Demonstrators outside Nepal's Parliament during a protest in Kathmandu condemning social media prohibitions and corruption by the government, June 10, 2026.
In this more hostile world, civil society is more critical than ever. It’s also increasingly endangered, particularly in an environment where funding is scarce. In 2025, Human Rights Watch was labeled “undesirable” and banned from operating in Russia. For partners in Egypt, Hong Kong, and India, these tactics are all too familiar. Restrictions on civil society and protest have become more commonplace in Europe, including the UK and France. And now, for the first time, many worry about risks associated with their operational presence in the US, where the Open Society Foundations, a major donor, have already been threatened, and the administration is preparing a list of “domestic terrorists” under overbroad guidance that could be interpreted to include the work of many progressive groups.

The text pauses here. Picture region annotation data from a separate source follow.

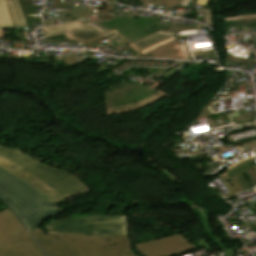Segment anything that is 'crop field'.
<instances>
[{
  "label": "crop field",
  "instance_id": "5",
  "mask_svg": "<svg viewBox=\"0 0 256 256\" xmlns=\"http://www.w3.org/2000/svg\"><path fill=\"white\" fill-rule=\"evenodd\" d=\"M0 256H45L10 208L0 211Z\"/></svg>",
  "mask_w": 256,
  "mask_h": 256
},
{
  "label": "crop field",
  "instance_id": "12",
  "mask_svg": "<svg viewBox=\"0 0 256 256\" xmlns=\"http://www.w3.org/2000/svg\"><path fill=\"white\" fill-rule=\"evenodd\" d=\"M174 34L175 33H165V32L158 31L150 36H147V37L131 44V46H133L139 52V51H141L155 43H158Z\"/></svg>",
  "mask_w": 256,
  "mask_h": 256
},
{
  "label": "crop field",
  "instance_id": "14",
  "mask_svg": "<svg viewBox=\"0 0 256 256\" xmlns=\"http://www.w3.org/2000/svg\"><path fill=\"white\" fill-rule=\"evenodd\" d=\"M11 23L4 0H0V36H3L2 28H10Z\"/></svg>",
  "mask_w": 256,
  "mask_h": 256
},
{
  "label": "crop field",
  "instance_id": "8",
  "mask_svg": "<svg viewBox=\"0 0 256 256\" xmlns=\"http://www.w3.org/2000/svg\"><path fill=\"white\" fill-rule=\"evenodd\" d=\"M67 33H70L72 38L78 37L79 41H86L105 36L93 26L80 21L44 28L45 38L55 37Z\"/></svg>",
  "mask_w": 256,
  "mask_h": 256
},
{
  "label": "crop field",
  "instance_id": "6",
  "mask_svg": "<svg viewBox=\"0 0 256 256\" xmlns=\"http://www.w3.org/2000/svg\"><path fill=\"white\" fill-rule=\"evenodd\" d=\"M134 19L132 14L97 21L107 31L116 29L130 44L158 30L166 31L170 25L158 23L159 15Z\"/></svg>",
  "mask_w": 256,
  "mask_h": 256
},
{
  "label": "crop field",
  "instance_id": "23",
  "mask_svg": "<svg viewBox=\"0 0 256 256\" xmlns=\"http://www.w3.org/2000/svg\"><path fill=\"white\" fill-rule=\"evenodd\" d=\"M155 2H156V0H153V1H152V4H155Z\"/></svg>",
  "mask_w": 256,
  "mask_h": 256
},
{
  "label": "crop field",
  "instance_id": "11",
  "mask_svg": "<svg viewBox=\"0 0 256 256\" xmlns=\"http://www.w3.org/2000/svg\"><path fill=\"white\" fill-rule=\"evenodd\" d=\"M198 213L200 215L201 224L204 227L206 233L212 238L214 243L218 244L222 248V250L226 252L224 256H237L236 249L227 248L225 242L220 239L216 233L211 231L212 227L208 224L207 219L203 217V214L199 210Z\"/></svg>",
  "mask_w": 256,
  "mask_h": 256
},
{
  "label": "crop field",
  "instance_id": "10",
  "mask_svg": "<svg viewBox=\"0 0 256 256\" xmlns=\"http://www.w3.org/2000/svg\"><path fill=\"white\" fill-rule=\"evenodd\" d=\"M165 96H167V95L158 91V92H156V94H154L142 101L135 102L133 104H129V105L121 106V107H114V108L106 109V112H107V115H110V114H116V113L127 112V111H131V110H135V109H140L148 104L158 101L159 99H161Z\"/></svg>",
  "mask_w": 256,
  "mask_h": 256
},
{
  "label": "crop field",
  "instance_id": "18",
  "mask_svg": "<svg viewBox=\"0 0 256 256\" xmlns=\"http://www.w3.org/2000/svg\"><path fill=\"white\" fill-rule=\"evenodd\" d=\"M181 0H157L156 4L177 7Z\"/></svg>",
  "mask_w": 256,
  "mask_h": 256
},
{
  "label": "crop field",
  "instance_id": "19",
  "mask_svg": "<svg viewBox=\"0 0 256 256\" xmlns=\"http://www.w3.org/2000/svg\"><path fill=\"white\" fill-rule=\"evenodd\" d=\"M5 2H6V6H7V9H8V12H9V16H10V19H11V22H12V26L13 27H18L17 23H16V20H15V17H14V13H13L10 1L7 0Z\"/></svg>",
  "mask_w": 256,
  "mask_h": 256
},
{
  "label": "crop field",
  "instance_id": "4",
  "mask_svg": "<svg viewBox=\"0 0 256 256\" xmlns=\"http://www.w3.org/2000/svg\"><path fill=\"white\" fill-rule=\"evenodd\" d=\"M48 230L49 233L99 237L127 235L126 217L122 216H91L52 221Z\"/></svg>",
  "mask_w": 256,
  "mask_h": 256
},
{
  "label": "crop field",
  "instance_id": "9",
  "mask_svg": "<svg viewBox=\"0 0 256 256\" xmlns=\"http://www.w3.org/2000/svg\"><path fill=\"white\" fill-rule=\"evenodd\" d=\"M254 165L256 164L252 162V157L247 158L231 167L226 173L230 178L235 176L243 190L252 189L242 172Z\"/></svg>",
  "mask_w": 256,
  "mask_h": 256
},
{
  "label": "crop field",
  "instance_id": "16",
  "mask_svg": "<svg viewBox=\"0 0 256 256\" xmlns=\"http://www.w3.org/2000/svg\"><path fill=\"white\" fill-rule=\"evenodd\" d=\"M19 27H26L17 0H10Z\"/></svg>",
  "mask_w": 256,
  "mask_h": 256
},
{
  "label": "crop field",
  "instance_id": "22",
  "mask_svg": "<svg viewBox=\"0 0 256 256\" xmlns=\"http://www.w3.org/2000/svg\"><path fill=\"white\" fill-rule=\"evenodd\" d=\"M203 214H204V216H206V217H207V214H208V213H206V212H203ZM208 220L210 221V219H208Z\"/></svg>",
  "mask_w": 256,
  "mask_h": 256
},
{
  "label": "crop field",
  "instance_id": "2",
  "mask_svg": "<svg viewBox=\"0 0 256 256\" xmlns=\"http://www.w3.org/2000/svg\"><path fill=\"white\" fill-rule=\"evenodd\" d=\"M47 256H136L128 236L89 237L29 231Z\"/></svg>",
  "mask_w": 256,
  "mask_h": 256
},
{
  "label": "crop field",
  "instance_id": "3",
  "mask_svg": "<svg viewBox=\"0 0 256 256\" xmlns=\"http://www.w3.org/2000/svg\"><path fill=\"white\" fill-rule=\"evenodd\" d=\"M0 198L12 207L28 229L63 211L49 197L2 167Z\"/></svg>",
  "mask_w": 256,
  "mask_h": 256
},
{
  "label": "crop field",
  "instance_id": "20",
  "mask_svg": "<svg viewBox=\"0 0 256 256\" xmlns=\"http://www.w3.org/2000/svg\"><path fill=\"white\" fill-rule=\"evenodd\" d=\"M59 0H54L52 9L58 8Z\"/></svg>",
  "mask_w": 256,
  "mask_h": 256
},
{
  "label": "crop field",
  "instance_id": "7",
  "mask_svg": "<svg viewBox=\"0 0 256 256\" xmlns=\"http://www.w3.org/2000/svg\"><path fill=\"white\" fill-rule=\"evenodd\" d=\"M143 256H171L195 249L181 234L135 245Z\"/></svg>",
  "mask_w": 256,
  "mask_h": 256
},
{
  "label": "crop field",
  "instance_id": "1",
  "mask_svg": "<svg viewBox=\"0 0 256 256\" xmlns=\"http://www.w3.org/2000/svg\"><path fill=\"white\" fill-rule=\"evenodd\" d=\"M0 166L40 190L56 203L76 194L90 192L72 175L39 164L16 148L0 146Z\"/></svg>",
  "mask_w": 256,
  "mask_h": 256
},
{
  "label": "crop field",
  "instance_id": "15",
  "mask_svg": "<svg viewBox=\"0 0 256 256\" xmlns=\"http://www.w3.org/2000/svg\"><path fill=\"white\" fill-rule=\"evenodd\" d=\"M89 24H91V25L95 26L96 28H98L100 31H102V32H103L104 34H106L107 36L101 37V38H98V39H94V40H90V41H86V42H81L82 45L92 44V43H95V42H97V41H101V40L110 38V37H112V36L118 35V33H117L116 31L107 32L101 25H99V24L96 23V22H89Z\"/></svg>",
  "mask_w": 256,
  "mask_h": 256
},
{
  "label": "crop field",
  "instance_id": "21",
  "mask_svg": "<svg viewBox=\"0 0 256 256\" xmlns=\"http://www.w3.org/2000/svg\"><path fill=\"white\" fill-rule=\"evenodd\" d=\"M139 2H145V3H147L148 0H139Z\"/></svg>",
  "mask_w": 256,
  "mask_h": 256
},
{
  "label": "crop field",
  "instance_id": "17",
  "mask_svg": "<svg viewBox=\"0 0 256 256\" xmlns=\"http://www.w3.org/2000/svg\"><path fill=\"white\" fill-rule=\"evenodd\" d=\"M175 39H177V37H176V35L175 36H173V37H171V38H169V39H166V40H164V41H162V42H160V43H158V44H155V45H153V46H151V47H149V48H147V49H145V50H143L142 52H140L139 54H145V53H147V52H149V51H151V50H153V49H155V48H158V47H160V46H162V45H164V44H167V43H169V42H171V41H173V40H175Z\"/></svg>",
  "mask_w": 256,
  "mask_h": 256
},
{
  "label": "crop field",
  "instance_id": "13",
  "mask_svg": "<svg viewBox=\"0 0 256 256\" xmlns=\"http://www.w3.org/2000/svg\"><path fill=\"white\" fill-rule=\"evenodd\" d=\"M19 5L26 23L27 27H31L30 22H36V21H41L40 17H35V18H29L27 15L31 14H37L40 12H35L34 7H33V2L32 0H18Z\"/></svg>",
  "mask_w": 256,
  "mask_h": 256
}]
</instances>
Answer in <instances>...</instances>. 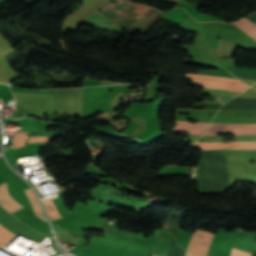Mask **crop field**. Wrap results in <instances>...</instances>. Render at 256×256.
I'll use <instances>...</instances> for the list:
<instances>
[{
    "label": "crop field",
    "instance_id": "crop-field-3",
    "mask_svg": "<svg viewBox=\"0 0 256 256\" xmlns=\"http://www.w3.org/2000/svg\"><path fill=\"white\" fill-rule=\"evenodd\" d=\"M213 234L201 230H195L187 251L196 256H206Z\"/></svg>",
    "mask_w": 256,
    "mask_h": 256
},
{
    "label": "crop field",
    "instance_id": "crop-field-8",
    "mask_svg": "<svg viewBox=\"0 0 256 256\" xmlns=\"http://www.w3.org/2000/svg\"><path fill=\"white\" fill-rule=\"evenodd\" d=\"M234 24H236L238 27H240L242 30H244L246 33L256 39V26L249 20L244 18L240 21L234 22Z\"/></svg>",
    "mask_w": 256,
    "mask_h": 256
},
{
    "label": "crop field",
    "instance_id": "crop-field-9",
    "mask_svg": "<svg viewBox=\"0 0 256 256\" xmlns=\"http://www.w3.org/2000/svg\"><path fill=\"white\" fill-rule=\"evenodd\" d=\"M44 206L46 208L47 213L50 215L51 219L54 220L56 218H60V214L55 206V204L52 202L51 197H47L46 200H44Z\"/></svg>",
    "mask_w": 256,
    "mask_h": 256
},
{
    "label": "crop field",
    "instance_id": "crop-field-12",
    "mask_svg": "<svg viewBox=\"0 0 256 256\" xmlns=\"http://www.w3.org/2000/svg\"><path fill=\"white\" fill-rule=\"evenodd\" d=\"M55 137H36V136H30V139L28 143H36V142H49Z\"/></svg>",
    "mask_w": 256,
    "mask_h": 256
},
{
    "label": "crop field",
    "instance_id": "crop-field-14",
    "mask_svg": "<svg viewBox=\"0 0 256 256\" xmlns=\"http://www.w3.org/2000/svg\"><path fill=\"white\" fill-rule=\"evenodd\" d=\"M185 256H193V255H191V254H189V253L186 252V253H185Z\"/></svg>",
    "mask_w": 256,
    "mask_h": 256
},
{
    "label": "crop field",
    "instance_id": "crop-field-16",
    "mask_svg": "<svg viewBox=\"0 0 256 256\" xmlns=\"http://www.w3.org/2000/svg\"><path fill=\"white\" fill-rule=\"evenodd\" d=\"M256 24V23H255Z\"/></svg>",
    "mask_w": 256,
    "mask_h": 256
},
{
    "label": "crop field",
    "instance_id": "crop-field-5",
    "mask_svg": "<svg viewBox=\"0 0 256 256\" xmlns=\"http://www.w3.org/2000/svg\"><path fill=\"white\" fill-rule=\"evenodd\" d=\"M208 123L197 122L196 124H191L186 121H176V126L173 127V131L176 134L188 133V134H203L204 129Z\"/></svg>",
    "mask_w": 256,
    "mask_h": 256
},
{
    "label": "crop field",
    "instance_id": "crop-field-4",
    "mask_svg": "<svg viewBox=\"0 0 256 256\" xmlns=\"http://www.w3.org/2000/svg\"><path fill=\"white\" fill-rule=\"evenodd\" d=\"M193 148L214 149V148H256V142H231L222 144L221 142H196Z\"/></svg>",
    "mask_w": 256,
    "mask_h": 256
},
{
    "label": "crop field",
    "instance_id": "crop-field-7",
    "mask_svg": "<svg viewBox=\"0 0 256 256\" xmlns=\"http://www.w3.org/2000/svg\"><path fill=\"white\" fill-rule=\"evenodd\" d=\"M25 193L33 207V210H34L36 216L45 221L41 206H40L39 201H38L36 195L34 194V192L31 190V188H29V189L25 190Z\"/></svg>",
    "mask_w": 256,
    "mask_h": 256
},
{
    "label": "crop field",
    "instance_id": "crop-field-15",
    "mask_svg": "<svg viewBox=\"0 0 256 256\" xmlns=\"http://www.w3.org/2000/svg\"><path fill=\"white\" fill-rule=\"evenodd\" d=\"M0 246H1V247H3V246H4V244L0 243Z\"/></svg>",
    "mask_w": 256,
    "mask_h": 256
},
{
    "label": "crop field",
    "instance_id": "crop-field-11",
    "mask_svg": "<svg viewBox=\"0 0 256 256\" xmlns=\"http://www.w3.org/2000/svg\"><path fill=\"white\" fill-rule=\"evenodd\" d=\"M15 234L7 230L5 227L0 225V241L7 243Z\"/></svg>",
    "mask_w": 256,
    "mask_h": 256
},
{
    "label": "crop field",
    "instance_id": "crop-field-2",
    "mask_svg": "<svg viewBox=\"0 0 256 256\" xmlns=\"http://www.w3.org/2000/svg\"><path fill=\"white\" fill-rule=\"evenodd\" d=\"M256 135V124L210 123L204 135Z\"/></svg>",
    "mask_w": 256,
    "mask_h": 256
},
{
    "label": "crop field",
    "instance_id": "crop-field-6",
    "mask_svg": "<svg viewBox=\"0 0 256 256\" xmlns=\"http://www.w3.org/2000/svg\"><path fill=\"white\" fill-rule=\"evenodd\" d=\"M0 204L11 213L24 208L10 196L5 182L0 184Z\"/></svg>",
    "mask_w": 256,
    "mask_h": 256
},
{
    "label": "crop field",
    "instance_id": "crop-field-1",
    "mask_svg": "<svg viewBox=\"0 0 256 256\" xmlns=\"http://www.w3.org/2000/svg\"><path fill=\"white\" fill-rule=\"evenodd\" d=\"M82 101V89L55 90L53 113L79 115Z\"/></svg>",
    "mask_w": 256,
    "mask_h": 256
},
{
    "label": "crop field",
    "instance_id": "crop-field-10",
    "mask_svg": "<svg viewBox=\"0 0 256 256\" xmlns=\"http://www.w3.org/2000/svg\"><path fill=\"white\" fill-rule=\"evenodd\" d=\"M21 132V131H19ZM25 132L14 134L13 136V148L24 146L26 143L27 136H24ZM12 148V149H13Z\"/></svg>",
    "mask_w": 256,
    "mask_h": 256
},
{
    "label": "crop field",
    "instance_id": "crop-field-13",
    "mask_svg": "<svg viewBox=\"0 0 256 256\" xmlns=\"http://www.w3.org/2000/svg\"><path fill=\"white\" fill-rule=\"evenodd\" d=\"M250 253H246L240 250H236L232 248L231 255L230 256H250Z\"/></svg>",
    "mask_w": 256,
    "mask_h": 256
}]
</instances>
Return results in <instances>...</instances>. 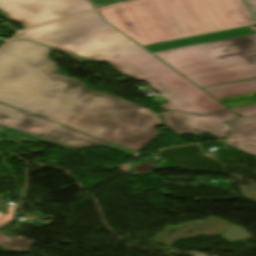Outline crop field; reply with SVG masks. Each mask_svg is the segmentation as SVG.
Wrapping results in <instances>:
<instances>
[{
	"mask_svg": "<svg viewBox=\"0 0 256 256\" xmlns=\"http://www.w3.org/2000/svg\"><path fill=\"white\" fill-rule=\"evenodd\" d=\"M0 125L36 137L64 149L105 145L130 155H140L112 143L66 128L29 113L0 104Z\"/></svg>",
	"mask_w": 256,
	"mask_h": 256,
	"instance_id": "f4fd0767",
	"label": "crop field"
},
{
	"mask_svg": "<svg viewBox=\"0 0 256 256\" xmlns=\"http://www.w3.org/2000/svg\"><path fill=\"white\" fill-rule=\"evenodd\" d=\"M2 202H4V201L0 200V203H2ZM15 208H16L15 206L10 205L7 216L0 213V227L7 221L12 220Z\"/></svg>",
	"mask_w": 256,
	"mask_h": 256,
	"instance_id": "d1516ede",
	"label": "crop field"
},
{
	"mask_svg": "<svg viewBox=\"0 0 256 256\" xmlns=\"http://www.w3.org/2000/svg\"><path fill=\"white\" fill-rule=\"evenodd\" d=\"M4 42H6V40L0 39V46H1Z\"/></svg>",
	"mask_w": 256,
	"mask_h": 256,
	"instance_id": "733c2abd",
	"label": "crop field"
},
{
	"mask_svg": "<svg viewBox=\"0 0 256 256\" xmlns=\"http://www.w3.org/2000/svg\"><path fill=\"white\" fill-rule=\"evenodd\" d=\"M11 240H12V238L0 234V246L6 248V246L8 245V243H9Z\"/></svg>",
	"mask_w": 256,
	"mask_h": 256,
	"instance_id": "cbeb9de0",
	"label": "crop field"
},
{
	"mask_svg": "<svg viewBox=\"0 0 256 256\" xmlns=\"http://www.w3.org/2000/svg\"><path fill=\"white\" fill-rule=\"evenodd\" d=\"M123 1H126V0H121V2H123Z\"/></svg>",
	"mask_w": 256,
	"mask_h": 256,
	"instance_id": "4a817a6b",
	"label": "crop field"
},
{
	"mask_svg": "<svg viewBox=\"0 0 256 256\" xmlns=\"http://www.w3.org/2000/svg\"><path fill=\"white\" fill-rule=\"evenodd\" d=\"M97 8L119 3L120 0H91Z\"/></svg>",
	"mask_w": 256,
	"mask_h": 256,
	"instance_id": "22f410ed",
	"label": "crop field"
},
{
	"mask_svg": "<svg viewBox=\"0 0 256 256\" xmlns=\"http://www.w3.org/2000/svg\"><path fill=\"white\" fill-rule=\"evenodd\" d=\"M90 10L89 0H0V17L24 28Z\"/></svg>",
	"mask_w": 256,
	"mask_h": 256,
	"instance_id": "dd49c442",
	"label": "crop field"
},
{
	"mask_svg": "<svg viewBox=\"0 0 256 256\" xmlns=\"http://www.w3.org/2000/svg\"><path fill=\"white\" fill-rule=\"evenodd\" d=\"M169 129L176 134L201 133L216 139L228 136L231 126L225 122L239 118L228 108L206 115L193 116L186 113L172 111L161 114Z\"/></svg>",
	"mask_w": 256,
	"mask_h": 256,
	"instance_id": "d8731c3e",
	"label": "crop field"
},
{
	"mask_svg": "<svg viewBox=\"0 0 256 256\" xmlns=\"http://www.w3.org/2000/svg\"><path fill=\"white\" fill-rule=\"evenodd\" d=\"M147 84L169 102L160 105L167 112L178 110L203 116L226 108L177 72Z\"/></svg>",
	"mask_w": 256,
	"mask_h": 256,
	"instance_id": "e52e79f7",
	"label": "crop field"
},
{
	"mask_svg": "<svg viewBox=\"0 0 256 256\" xmlns=\"http://www.w3.org/2000/svg\"><path fill=\"white\" fill-rule=\"evenodd\" d=\"M6 128L0 126V134L5 130Z\"/></svg>",
	"mask_w": 256,
	"mask_h": 256,
	"instance_id": "d9b57169",
	"label": "crop field"
},
{
	"mask_svg": "<svg viewBox=\"0 0 256 256\" xmlns=\"http://www.w3.org/2000/svg\"><path fill=\"white\" fill-rule=\"evenodd\" d=\"M49 50L19 40L0 50V101L136 151L159 135L157 114L59 74Z\"/></svg>",
	"mask_w": 256,
	"mask_h": 256,
	"instance_id": "8a807250",
	"label": "crop field"
},
{
	"mask_svg": "<svg viewBox=\"0 0 256 256\" xmlns=\"http://www.w3.org/2000/svg\"><path fill=\"white\" fill-rule=\"evenodd\" d=\"M232 125L226 144L256 155V116L228 122Z\"/></svg>",
	"mask_w": 256,
	"mask_h": 256,
	"instance_id": "3316defc",
	"label": "crop field"
},
{
	"mask_svg": "<svg viewBox=\"0 0 256 256\" xmlns=\"http://www.w3.org/2000/svg\"><path fill=\"white\" fill-rule=\"evenodd\" d=\"M100 13L141 46L256 24L242 0H136Z\"/></svg>",
	"mask_w": 256,
	"mask_h": 256,
	"instance_id": "ac0d7876",
	"label": "crop field"
},
{
	"mask_svg": "<svg viewBox=\"0 0 256 256\" xmlns=\"http://www.w3.org/2000/svg\"><path fill=\"white\" fill-rule=\"evenodd\" d=\"M155 55L200 88L256 77V35Z\"/></svg>",
	"mask_w": 256,
	"mask_h": 256,
	"instance_id": "412701ff",
	"label": "crop field"
},
{
	"mask_svg": "<svg viewBox=\"0 0 256 256\" xmlns=\"http://www.w3.org/2000/svg\"><path fill=\"white\" fill-rule=\"evenodd\" d=\"M15 38L56 48L80 64L107 63L143 82L175 72L105 23L97 11L29 29Z\"/></svg>",
	"mask_w": 256,
	"mask_h": 256,
	"instance_id": "34b2d1b8",
	"label": "crop field"
},
{
	"mask_svg": "<svg viewBox=\"0 0 256 256\" xmlns=\"http://www.w3.org/2000/svg\"><path fill=\"white\" fill-rule=\"evenodd\" d=\"M203 90L243 117L256 115V78L203 88Z\"/></svg>",
	"mask_w": 256,
	"mask_h": 256,
	"instance_id": "5a996713",
	"label": "crop field"
},
{
	"mask_svg": "<svg viewBox=\"0 0 256 256\" xmlns=\"http://www.w3.org/2000/svg\"><path fill=\"white\" fill-rule=\"evenodd\" d=\"M4 135H7L9 137L15 138V139L20 140V141L44 142V141L38 140L36 138H33V137H30V136L15 132L11 129H9L7 132H5Z\"/></svg>",
	"mask_w": 256,
	"mask_h": 256,
	"instance_id": "28ad6ade",
	"label": "crop field"
},
{
	"mask_svg": "<svg viewBox=\"0 0 256 256\" xmlns=\"http://www.w3.org/2000/svg\"><path fill=\"white\" fill-rule=\"evenodd\" d=\"M256 17V0H245Z\"/></svg>",
	"mask_w": 256,
	"mask_h": 256,
	"instance_id": "5142ce71",
	"label": "crop field"
}]
</instances>
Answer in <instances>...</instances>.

Breaking the authoritarian wave and standing up for human rights is a generational challenge. In 2026, it will play out most acutely in the US, with far-reaching consequences for the rest of the world. Fighting back will require a determined, strategic, and coordinated reaction from voters, civil society, multilateral institutions, and rights-respecting governments around the globe.
이하늬방효린진선규조현철, 80년대 애마 부인 재해석한 25년의 애마 커밍순., Human Rights Watch’s 36th annual review of human rights practices and trends around the globe, reviews developments in more than 100 countries.